During her tenure at Penn, she raised more than $10 billion, oversaw construction of many new buildings, prioritized financial aid to make a Penn education more accessible to students from low-income families, and led the school through a recession and pandemic. Some have pondered whether the university would have faced the same controversy over its handling of antisemitism had she still been president after Hamas’ Oct. 7, 2023 attack on Israel and the subsequent war in Gaza.
Former Penn president Liz Magill resigned in December 2023 after a bipartisan backlash over her congressional testimony at a hearing on colleges’ handling of antisemitism on campus. J. Larry Jameson, who had been executive vice president of the health system and dean of the medical school, stepped into the role on an interim basis and in March got the permanent appointment through June 2027.
» READ MORE: Penn president Liz Magill has resigned following backlash over her testimony about antisemitism
Gutmann said she chooses to look forward, not backward at what could have been had she still led Penn at that time.
“Do the right thing and the best thing you can do now,” she said. “I think Larry Jameson is doing an excellent job.”
Dan Tadmor, president and CEO of Weitzman, which was opened in 1976 and is based on Independence Mall, called Gutmann “a friend of Israel and the Jewish American community.”

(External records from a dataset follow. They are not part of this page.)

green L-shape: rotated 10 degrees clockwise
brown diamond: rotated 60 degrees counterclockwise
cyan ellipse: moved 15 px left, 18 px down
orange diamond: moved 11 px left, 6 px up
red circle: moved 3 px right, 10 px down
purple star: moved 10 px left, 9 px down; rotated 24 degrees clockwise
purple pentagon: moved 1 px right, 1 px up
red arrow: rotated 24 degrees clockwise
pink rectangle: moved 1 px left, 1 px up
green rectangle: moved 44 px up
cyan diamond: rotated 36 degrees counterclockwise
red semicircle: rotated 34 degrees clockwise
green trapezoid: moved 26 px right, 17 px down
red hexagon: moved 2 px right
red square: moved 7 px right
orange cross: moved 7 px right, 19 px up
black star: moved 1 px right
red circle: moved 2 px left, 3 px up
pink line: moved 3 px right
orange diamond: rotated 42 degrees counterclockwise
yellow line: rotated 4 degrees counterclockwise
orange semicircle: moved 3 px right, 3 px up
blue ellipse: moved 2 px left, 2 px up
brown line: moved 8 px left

Gutmann said she is a strong supporter of Israel and its right to exist, but also has called for aid in support of Palestinian civilians.
“I think it’s extremely important that Israel be secure,” she said. “It’s extremely important that there be peace in the Middle East. I’m also a very strong supporter of a two state solution.“
But she also emphasized that Hamas is a terrorist organization that does not represent the interests of the Palestinian people. Hamas, she said, attacked and killed people in Israel on that Oct. 7 and made it necessary for Israel to defend itself.

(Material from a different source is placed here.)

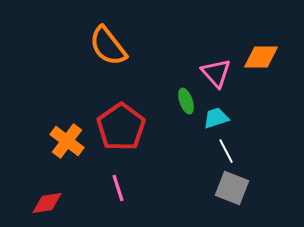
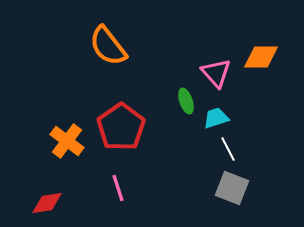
white line: moved 2 px right, 2 px up
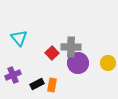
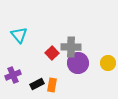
cyan triangle: moved 3 px up
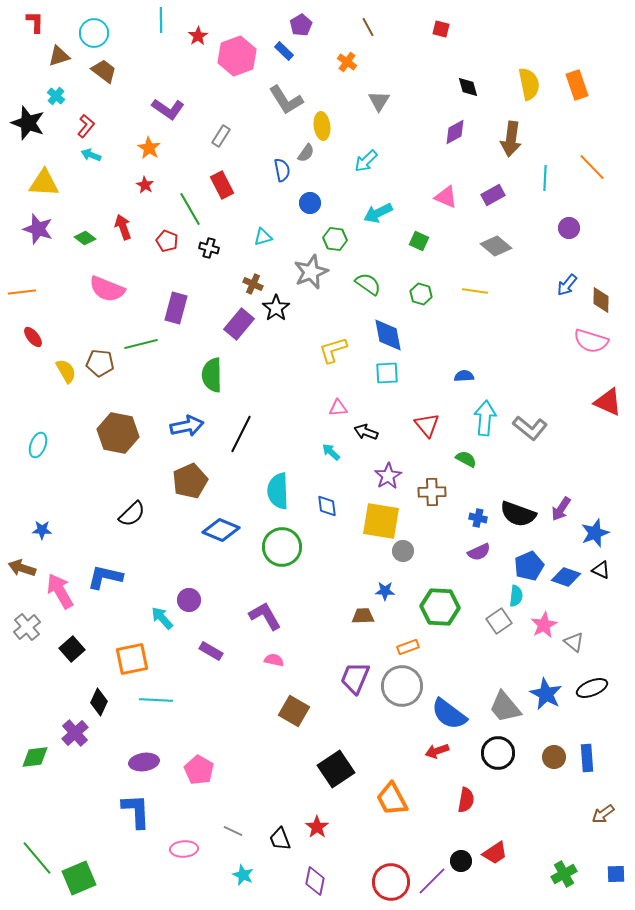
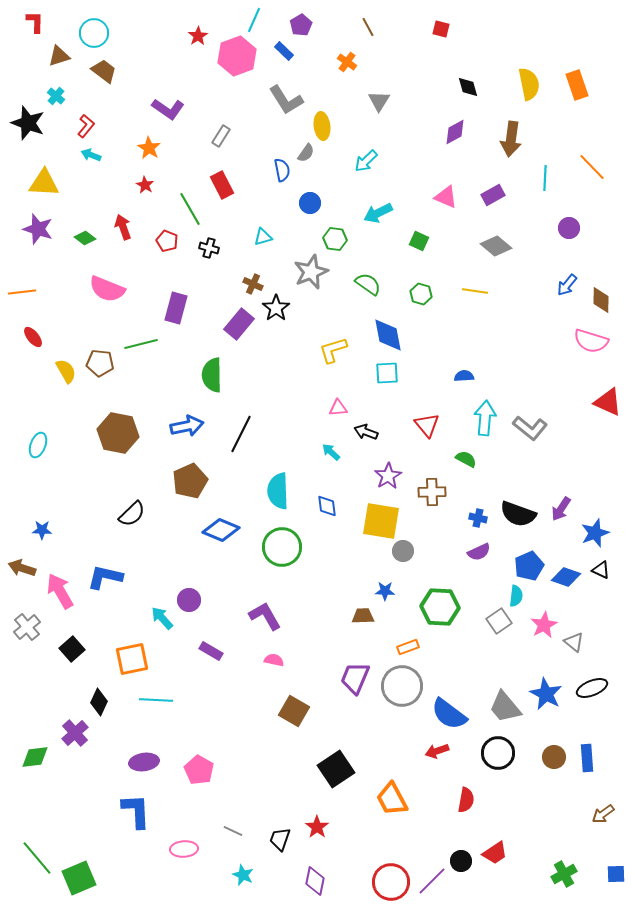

She noted that during her ambassadorship, she launched a “stand up and speak out” campaign in support of democracy and against all forms of hatred.
David L. Cohen, who served as Penn’s board chair during Gutmann’s presidency and is the chair for the museum award event, said in a statement that “her career is a masterclass in visionary leadership, fierce intellect, and moral courage.
“From leading one of America’s greatest universities to representing our nation in Germany, she has consistently elevated dialogue, advanced equity, and honored her heritage.”